_YOUR OBJECTIVE_: Please return every line below that contains the string "right".

_RECORD EXTRACTS_:

========================================================================

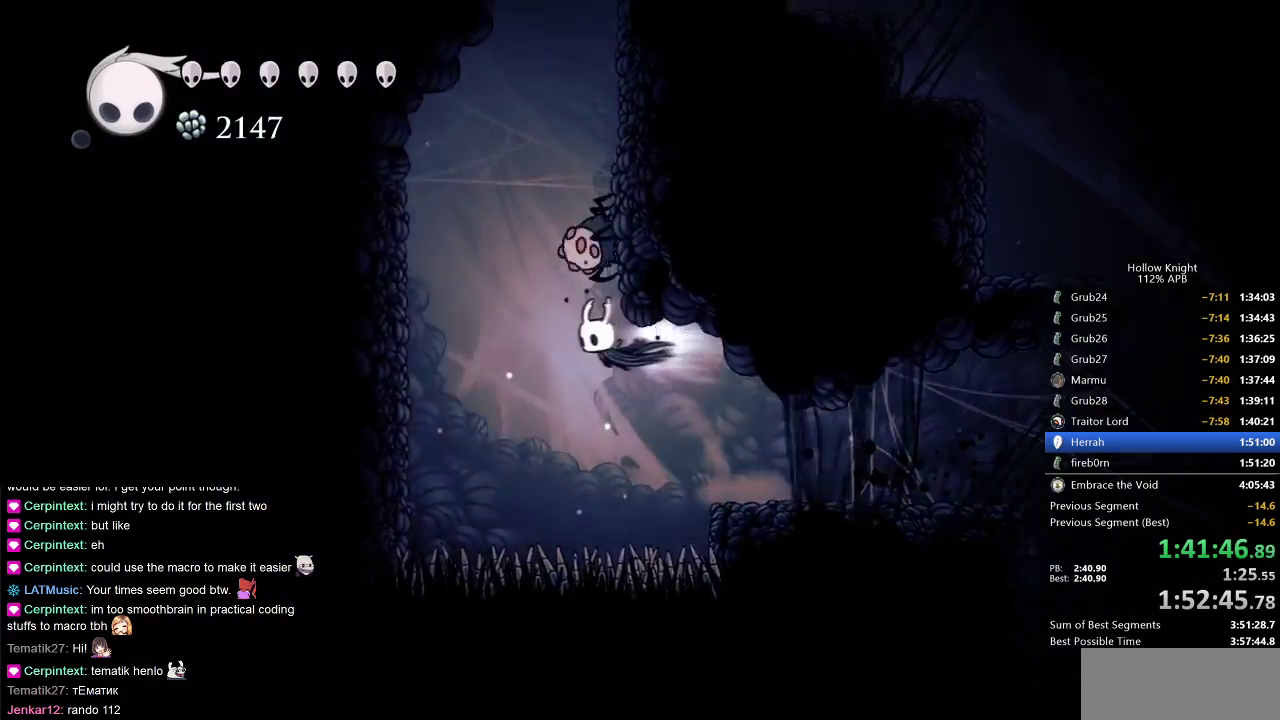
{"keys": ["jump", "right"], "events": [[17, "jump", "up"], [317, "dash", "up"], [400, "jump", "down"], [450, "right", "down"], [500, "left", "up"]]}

========================================================================

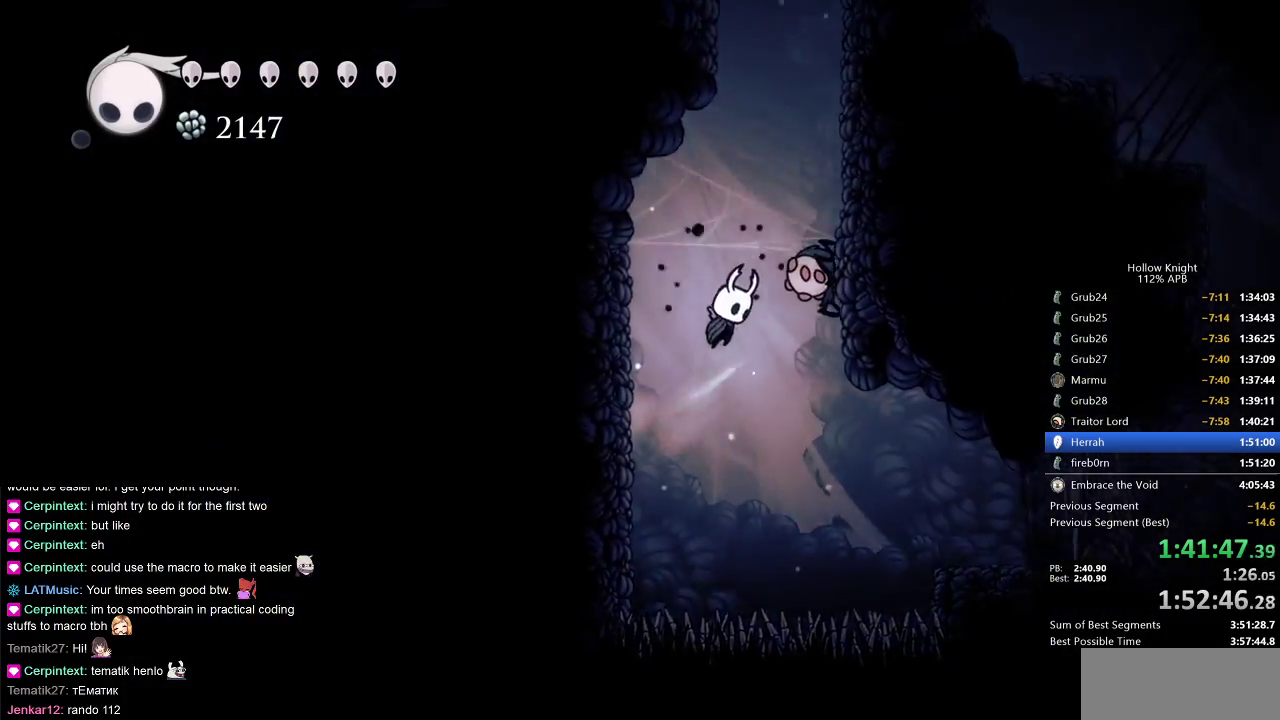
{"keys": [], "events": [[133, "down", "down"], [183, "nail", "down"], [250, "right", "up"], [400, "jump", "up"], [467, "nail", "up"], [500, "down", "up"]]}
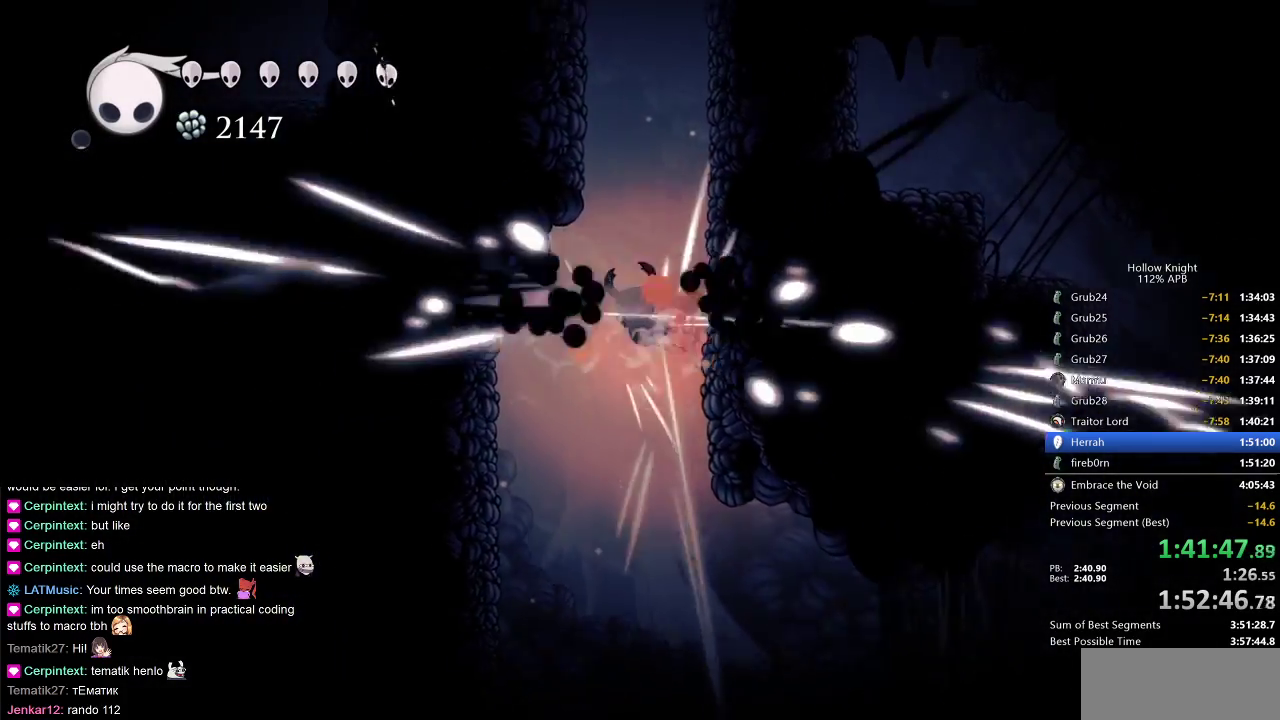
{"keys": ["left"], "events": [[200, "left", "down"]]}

========================================================================

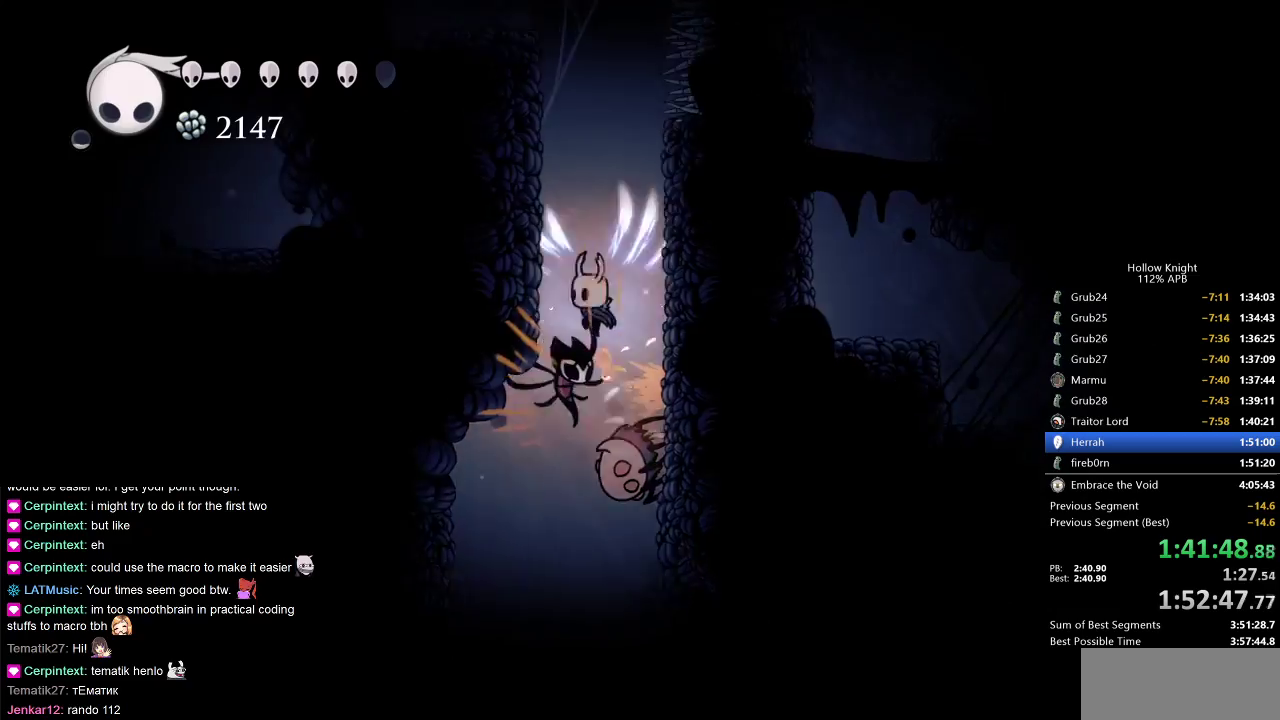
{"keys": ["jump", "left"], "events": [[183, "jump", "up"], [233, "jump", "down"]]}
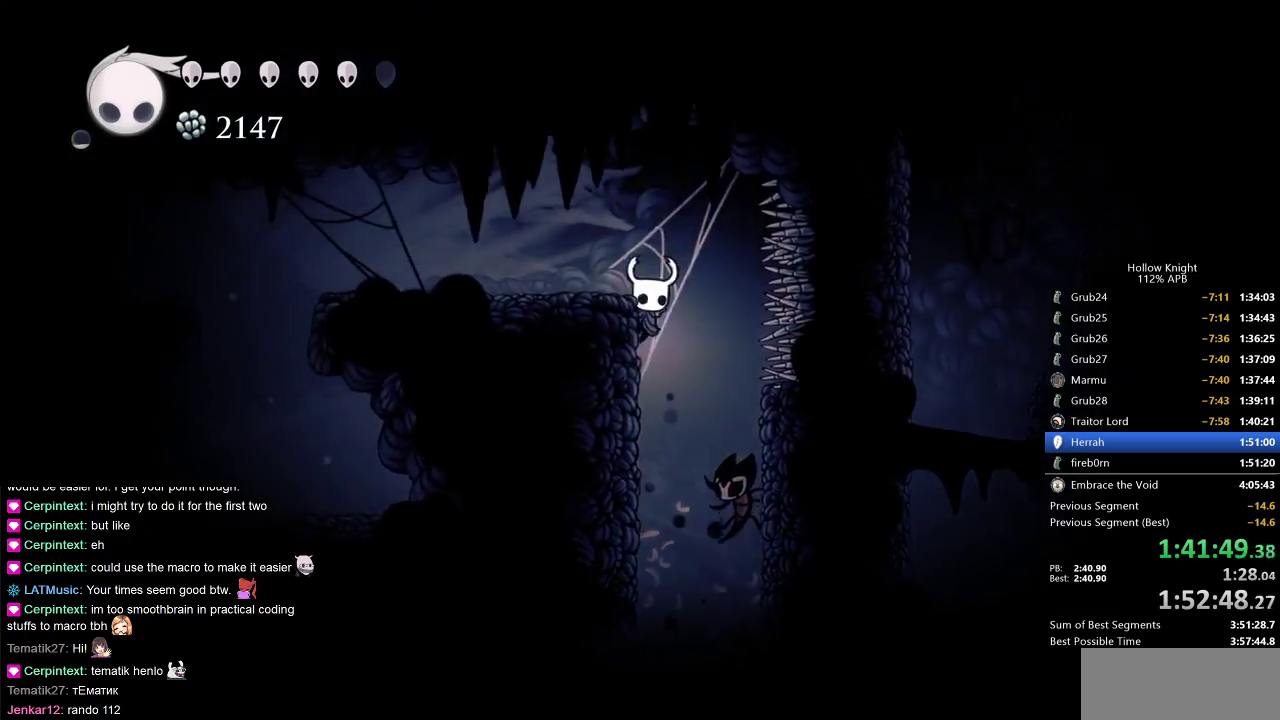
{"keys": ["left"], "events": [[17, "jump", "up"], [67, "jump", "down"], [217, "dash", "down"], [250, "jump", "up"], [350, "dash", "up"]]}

========================================================================

_TASK ANSWER_:
{"keys": ["jump", "right"], "events": [[17, "jump", "up"], [317, "dash", "up"], [400, "jump", "down"], [450, "right", "down"], [500, "left", "up"]]}
{"keys": [], "events": [[133, "down", "down"], [183, "nail", "down"], [250, "right", "up"], [400, "jump", "up"], [467, "nail", "up"], [500, "down", "up"]]}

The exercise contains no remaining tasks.